The Stormwater Management Act of 2007 (Act) set forth new statewide standards for implementing Stormwater Management (SWM) on both Residential & Commercial projects. The Act requires that Environmental Site Design (ESD), through the use of nonstructural best management practices and other better site design techniques, be implemented to the maximum extent practicable. To aid Land Surveyors & Civil Engineers in designing these practices, the Maryland Department of the Environment (MDE) published an update to the Maryland Stormwater Design Manual, Volumes I and II (October 2000, Revised May 2009) (Manual).
1. Smart Design: Minimizing Impervious Areas & Implementing Alternative Surfaces. The less impervious areas you have, i.e. sidewalks, driveways, and buildings, the less SWM you have to provide. So minimizing impervious area, if possible, is a great way to reduce the magnitude & cost of SWM. An alternative is to incorporate SWM into your impervious surface utilizing a green roof or permeable pavement.
2. Nonstructural Practices: If the site has relatively flat slopes (<5%) and soils that infiltrate well, a portion of the required SWM can often be satisfied using simple and relatively inexpensive methods. These methods will allow for rain water runoff to drain over a flat grassed area and naturally infiltrate into the ground. Two great opportunities to use this credit, as the Manual refers to it, are with Rooftop Disconnect (water runoff from downspouts), and Non-rooftop Disconnect (water runoff from roads, driveways, and sidewalks).
3. Micro-Scale Practices: Often, even after utilizing Smart Design & Nonstructural Practices the SWM requirements for the project have not been satisfied. At this point the Manual requires the implementation of Structural Practices. Also referred to as Micro-Scale Practices, these devices all implement a method for holding rain water runoff, and allowing it to infiltrate directly into the ground or releasing it slowly to incerase the opportunity for downstream infiltration. These devices can include: Rain Barrels, Submerged Gravel Wetlands, Landscape Infiltration, Infiltration Berms, Dry Wells, Micro-Bioretention, Rain Gardens, Bio-swales, Wet Swales, and Enhanced Filters.

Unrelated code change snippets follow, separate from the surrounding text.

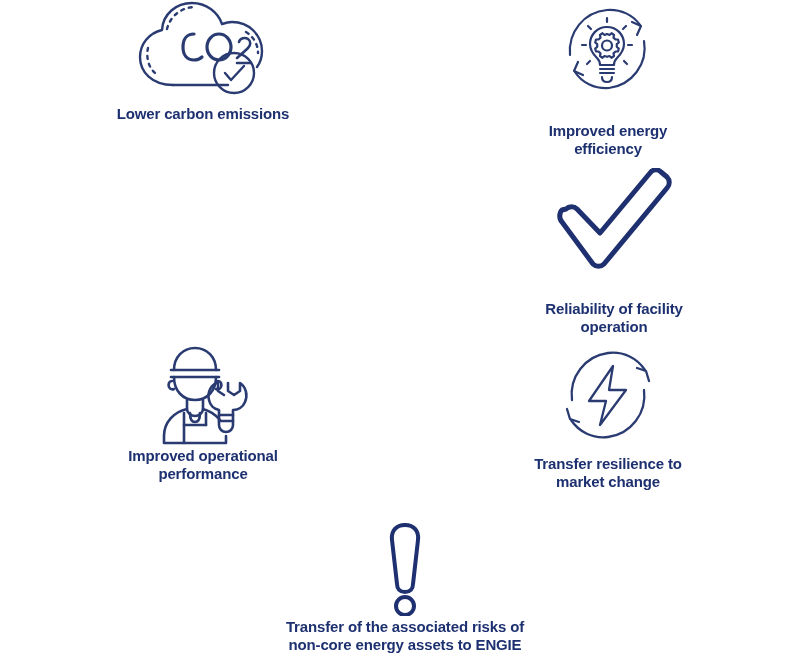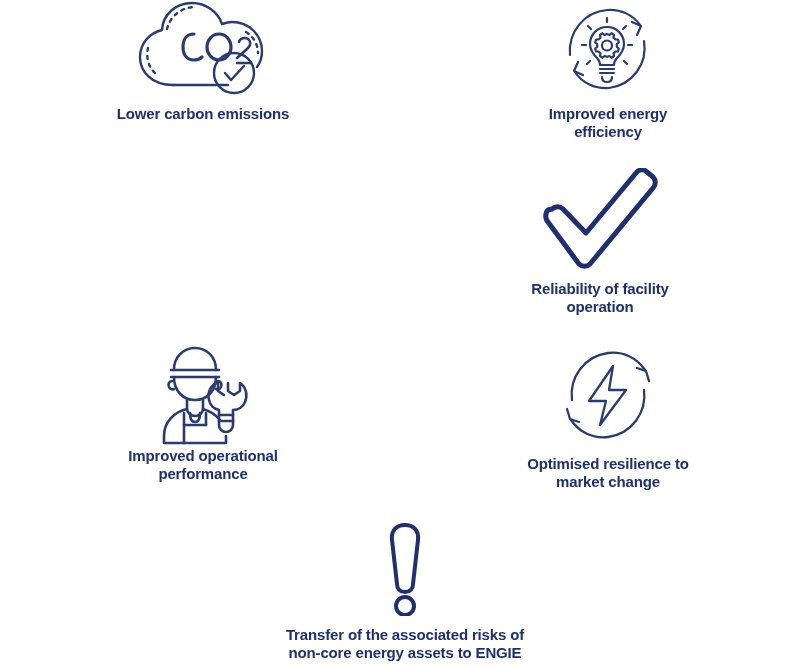--- a/index.html
+++ b/index.html
@@ -45,41 +45,41 @@
     white-space: pre-line;
   }
 
   
   #item-0 { left: 103px;  top: 0px;   width: 200px; }
   #item-0 .benefit-icon { height: 98px; }
   #item-0 .benefit-label { margin-top: 7px; }
 
   #item-1 { left: 510px;  top: 0px;   width: 196px; }
   #item-1 .benefit-icon { height: 98px; }
-  #item-1 .benefit-label { margin-top: 7px; }
+  #item-1 .benefit-label { margin-top: 24px; }
 
   #item-2 { left: 103px;  top: 168px; width: 200px; }
   #item-2 .benefit-icon { height: 104px; }
   #item-2 .benefit-label { margin-top: 8px; }
 
-  #item-3 { left: 502px;  top: 168px; width: 196px; }
+  #item-3 { left: 516px;  top: 168px; width: 196px; gap: 20px; }
   #item-3 .benefit-icon { height: 104px; }
   #item-3 .benefit-label { margin-top: 8px; }
 
   #item-4 { left: 103px;  top: 342px; width: 200px; }
   #item-4 .benefit-icon { height: 105px; }
   #item-4 .benefit-label { }
 
   #item-5 { left: 510px;  top: 342px; width: 196px; }
   #item-5 .benefit-icon { height: 105px; }
   #item-5 .benefit-label { margin-top: 8px; }
 
   #item-6 { left: 255px;  top: 518px; width: 300px; }
   #item-6 .benefit-icon { height: 100px; }
-  #item-6 .benefit-label { margin-top: 8px; }
+  #item-6 .benefit-label { }
 
   svg { display: block; }
 </style>
 </head>
 <body>
 
 <div class="benefits-grid">
 
   <div class="benefit-item" id="item-0">
     <div class="benefit-icon">
@@ -175,21 +175,21 @@
   <div class="benefit-item" id="item-5">
     <div class="benefit-icon">
       <svg width="104" height="102" viewBox="0 0 104 102" fill="none" stroke="#2a3b72" stroke-width="2.3" stroke-linecap="round" stroke-linejoin="round">
         <path d="M16 56 C13 33 29 12 52 9 C67 7 81 14 89 26"></path>
         <path d="M88 46 C91 69 75 90 52 93 C37 95 23 88 15 76"></path>
         <path d="M81 24 L90 27 L93 37"></path>
         <path d="M23 78 L14 75 L11 65"></path>
         <path d="M57 22 L33 57 L50 57 L44 81 L70 46 L53 46 Z"></path>
       </svg>
     </div>
-    <div class="benefit-label">Optimised resilience to
+    <div class="benefit-label">Transfer resilience to
 market change</div>
   </div>
 
   <div class="benefit-item" id="item-6">
     <div class="benefit-icon">
       <svg width="44" height="96" viewBox="0 0 44 96" fill="none" stroke="#1f3070" stroke-width="4" stroke-linecap="round" stroke-linejoin="round">
         <path d="M22 5 C13 5 8 11 9 20 L14 64 C14 69 17 72 22 72 C27 72 30 69 30 64 L35 20 C36 11 31 5 22 5 Z"></path>
         <circle cx="22" cy="86" r="9"></circle>
       </svg>
     </div>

The Manual establishes a formula which factors in the projects total disturbed area, total impervious area, and existing soil infiltration rates to calculate a volume of rain water runoff that must be stored. Furthermore, each one of the devices described above, beyond having certain rules for it's application, also has a formula to calculate how much of this volume it satisfies. Projects take one of two possible routes, either the entire required volume is stored, thus satisfying the SWM / ESD requirements for the site, or after exhausting all available methods, it is proven that ESD has been implemented to the Maximum Extent Practicable (MEP). The later implying that no other SWM / ESD devices are possible due to site conditions, such as; steep slopes, insufficient space, or soils that do not infiltrate (clay soils). Notably, aesthetics & costs are not valid justifications to support implementing ESD to the MEP, so it is very important to factor SWM into a projects budget.